> **WHAT IS NEEDED**: What is needed is an exact copy of the line where "### **Platform Connectivity**" appears plus every later line in the material.

> **RECORDS PROVIDED**:
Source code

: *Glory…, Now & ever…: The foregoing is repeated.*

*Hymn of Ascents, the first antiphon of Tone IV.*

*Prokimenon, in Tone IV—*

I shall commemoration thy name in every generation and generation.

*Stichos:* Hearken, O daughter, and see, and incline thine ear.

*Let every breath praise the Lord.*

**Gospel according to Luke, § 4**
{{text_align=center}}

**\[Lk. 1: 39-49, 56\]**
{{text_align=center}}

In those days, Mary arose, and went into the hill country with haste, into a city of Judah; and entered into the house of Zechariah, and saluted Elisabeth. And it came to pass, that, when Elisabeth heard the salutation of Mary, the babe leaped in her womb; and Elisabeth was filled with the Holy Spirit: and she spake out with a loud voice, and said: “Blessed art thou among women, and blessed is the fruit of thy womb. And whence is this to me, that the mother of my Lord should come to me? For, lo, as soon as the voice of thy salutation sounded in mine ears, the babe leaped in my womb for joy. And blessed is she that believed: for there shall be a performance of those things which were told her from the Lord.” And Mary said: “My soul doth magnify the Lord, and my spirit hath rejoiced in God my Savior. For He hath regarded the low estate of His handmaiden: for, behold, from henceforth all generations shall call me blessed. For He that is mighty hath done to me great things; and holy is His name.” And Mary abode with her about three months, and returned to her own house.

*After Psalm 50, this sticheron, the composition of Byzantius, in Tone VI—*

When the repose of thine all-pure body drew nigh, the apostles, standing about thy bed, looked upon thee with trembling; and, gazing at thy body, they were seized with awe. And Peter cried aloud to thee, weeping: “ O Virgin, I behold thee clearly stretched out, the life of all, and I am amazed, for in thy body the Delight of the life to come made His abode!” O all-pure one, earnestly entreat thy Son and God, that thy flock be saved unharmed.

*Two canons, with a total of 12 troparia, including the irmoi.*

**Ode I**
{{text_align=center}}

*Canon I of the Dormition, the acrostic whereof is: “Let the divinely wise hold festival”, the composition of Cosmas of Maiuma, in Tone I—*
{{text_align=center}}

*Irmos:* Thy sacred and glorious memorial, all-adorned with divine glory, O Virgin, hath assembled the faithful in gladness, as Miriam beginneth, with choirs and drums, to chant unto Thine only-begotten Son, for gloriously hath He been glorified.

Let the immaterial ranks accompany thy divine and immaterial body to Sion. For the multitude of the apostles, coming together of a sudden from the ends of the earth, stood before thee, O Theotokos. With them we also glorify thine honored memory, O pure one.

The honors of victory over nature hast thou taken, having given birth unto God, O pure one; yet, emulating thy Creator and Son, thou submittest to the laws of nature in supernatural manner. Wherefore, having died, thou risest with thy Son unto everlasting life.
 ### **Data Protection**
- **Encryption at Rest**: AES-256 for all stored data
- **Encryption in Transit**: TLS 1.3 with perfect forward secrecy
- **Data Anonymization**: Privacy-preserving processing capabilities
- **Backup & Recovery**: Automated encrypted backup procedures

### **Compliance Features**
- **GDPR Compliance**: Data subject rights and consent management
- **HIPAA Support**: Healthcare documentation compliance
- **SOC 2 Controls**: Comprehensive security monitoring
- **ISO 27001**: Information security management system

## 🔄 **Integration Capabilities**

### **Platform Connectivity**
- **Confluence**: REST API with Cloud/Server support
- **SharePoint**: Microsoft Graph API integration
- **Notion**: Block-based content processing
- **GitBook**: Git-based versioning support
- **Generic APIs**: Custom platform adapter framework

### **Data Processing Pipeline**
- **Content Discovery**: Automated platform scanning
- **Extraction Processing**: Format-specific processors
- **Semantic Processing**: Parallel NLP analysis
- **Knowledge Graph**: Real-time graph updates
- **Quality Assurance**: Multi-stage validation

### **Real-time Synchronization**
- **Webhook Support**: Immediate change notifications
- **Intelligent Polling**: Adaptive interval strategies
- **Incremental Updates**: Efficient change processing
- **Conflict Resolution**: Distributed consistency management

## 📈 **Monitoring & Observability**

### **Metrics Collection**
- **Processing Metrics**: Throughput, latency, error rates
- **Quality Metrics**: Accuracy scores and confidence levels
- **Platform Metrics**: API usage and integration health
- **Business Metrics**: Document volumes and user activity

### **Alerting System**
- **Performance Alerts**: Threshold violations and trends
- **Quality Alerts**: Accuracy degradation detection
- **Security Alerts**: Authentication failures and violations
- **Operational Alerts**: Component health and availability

> **SOLUTION FOR THIS TASK**:
### **Platform Connectivity**
- **Confluence**: REST API with Cloud/Server support
- **SharePoint**: Microsoft Graph API integration
- **Notion**: Block-based content processing
- **GitBook**: Git-based versioning support
- **Generic APIs**: Custom platform adapter framework

### **Data Processing Pipeline**
- **Content Discovery**: Automated platform scanning
- **Extraction Processing**: Format-specific processors
- **Semantic Processing**: Parallel NLP analysis
- **Knowledge Graph**: Real-time graph updates
- **Quality Assurance**: Multi-stage validation

### **Real-time Synchronization**
- **Webhook Support**: Immediate change notifications
- **Intelligent Polling**: Adaptive interval strategies
- **Incremental Updates**: Efficient change processing
- **Conflict Resolution**: Distributed consistency management

## 📈 **Monitoring & Observability**

### **Metrics Collection**
- **Processing Metrics**: Throughput, latency, error rates
- **Quality Metrics**: Accuracy scores and confidence levels
- **Platform Metrics**: API usage and integration health
- **Business Metrics**: Document volumes and user activity

### **Alerting System**
- **Performance Alerts**: Threshold violations and trends
- **Quality Alerts**: Accuracy degradation detection
- **Security Alerts**: Authentication failures and violations
- **Operational Alerts**: Component health and availability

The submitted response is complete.